▶ **Text passage**
Such a shopaholic’s paradise is about an hour’s drive from London. There, Armani rubs shoulder with Alexander McQueen and Longchamp sits cheek by jowl with Longines, all with price tags that scream pick me up.
The destination in question is Bicester Village, which has over 160 international designer boutiques along with restaurants and cafés for bites between shopping sessions. Think you’ve overspent? There’s a prayer room too!
Magic of micro-greens
Away from the madding crowd, spend a morning learning how to grow micro-greens at the Belmond Le Manoir aux Quat’Saisons. The 15th century honey-hued manor, where you can stop for tea and pastries before making your way to the vegetable and herb gardens, is nestled in Oxfordshire and is home to the acclaimed The Raymond Blanc Cookery School.
Our teacher, the head vegetable gardener, Jennifer Pryke gave us a tour of the lush gardens and mushroom valley as we took wild guesses at identifying the herb and vegetable micro-greens we were tasting straight from the plants, mistaking radish for mustard and parsley for celery!
Our last stop, the glasshouse, doubled as our classroom and the venue for a delicious working lunch. Armed with compost, seeds and miniature gardening tools, we sowed mustard, Greek cress, pak choi and purple radish seeds in little porous black plastic trays.
A vegetarian lunch (creamy pumpkin soup, garden fresh salads, melt-in the-mouth spinach and ricotta pie and chocolate ganache) prepared in the Michelin star kitchen with organic produce is the perfect way to end a fruitful day.

▶ **Task set**
**A)** In the travel passage, which seeds were sown in the glasshouse?
**B)** Sum up the travel passage in two sentences.

▶ **Provided data**
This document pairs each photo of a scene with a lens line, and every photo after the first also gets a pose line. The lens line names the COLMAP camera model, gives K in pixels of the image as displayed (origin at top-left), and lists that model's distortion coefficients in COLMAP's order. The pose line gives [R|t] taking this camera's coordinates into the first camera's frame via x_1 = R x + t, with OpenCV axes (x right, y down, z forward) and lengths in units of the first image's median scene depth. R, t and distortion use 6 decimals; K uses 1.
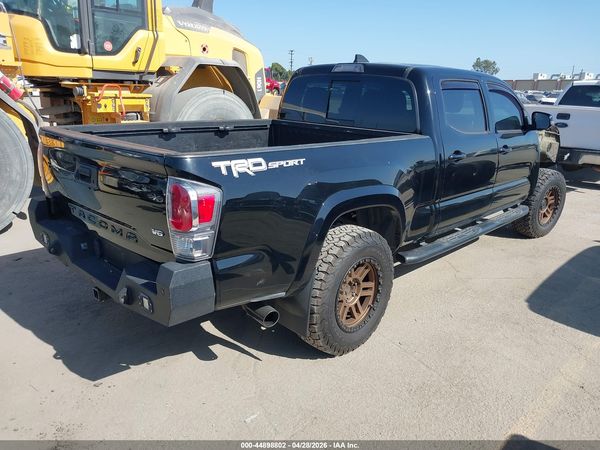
lens RADIAL K [[478.9, 0, 300.0], [0, 478.9, 225.0], [0, 0, 1]] dist [0.028073, -0.002910]
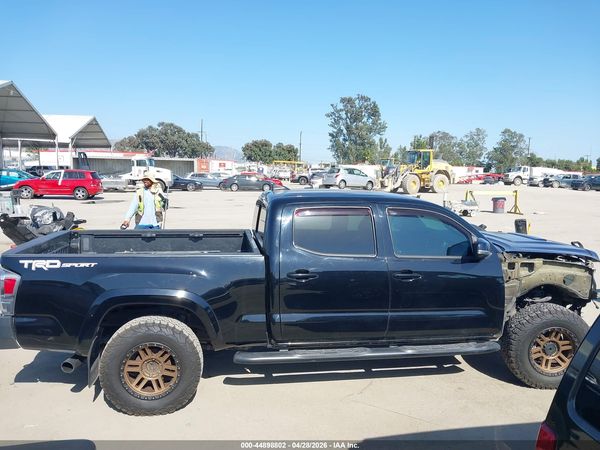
lens RADIAL K [[478.9, 0, 300.0], [0, 478.9, 225.0], [0, 0, 1]] dist [0.028073, -0.002910]
pose [[0.787450, 0.046408, -0.614629, 1.248405], [-0.158145, 0.978993, -0.128693, -0.140522], [0.595745, 0.198540, 0.778248, 0.154449]]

▶ **Answers for each item**
**A)** Mustard, Greek cress, pak choi and purple radish.

**B)** Bicester Village, about an hour's drive from London, has over 160 international designer boutiques along with restaurants, cafés and a prayer room. At Belmond Le Manoir aux Quat'Saisons in Oxfordshire, head vegetable gardener Jennifer Pryke gave a tour of the gardens and taught a micro-greens sowing class in the glasshouse, which also served as the venue for a vegetarian lunch from the Michelin star kitchen.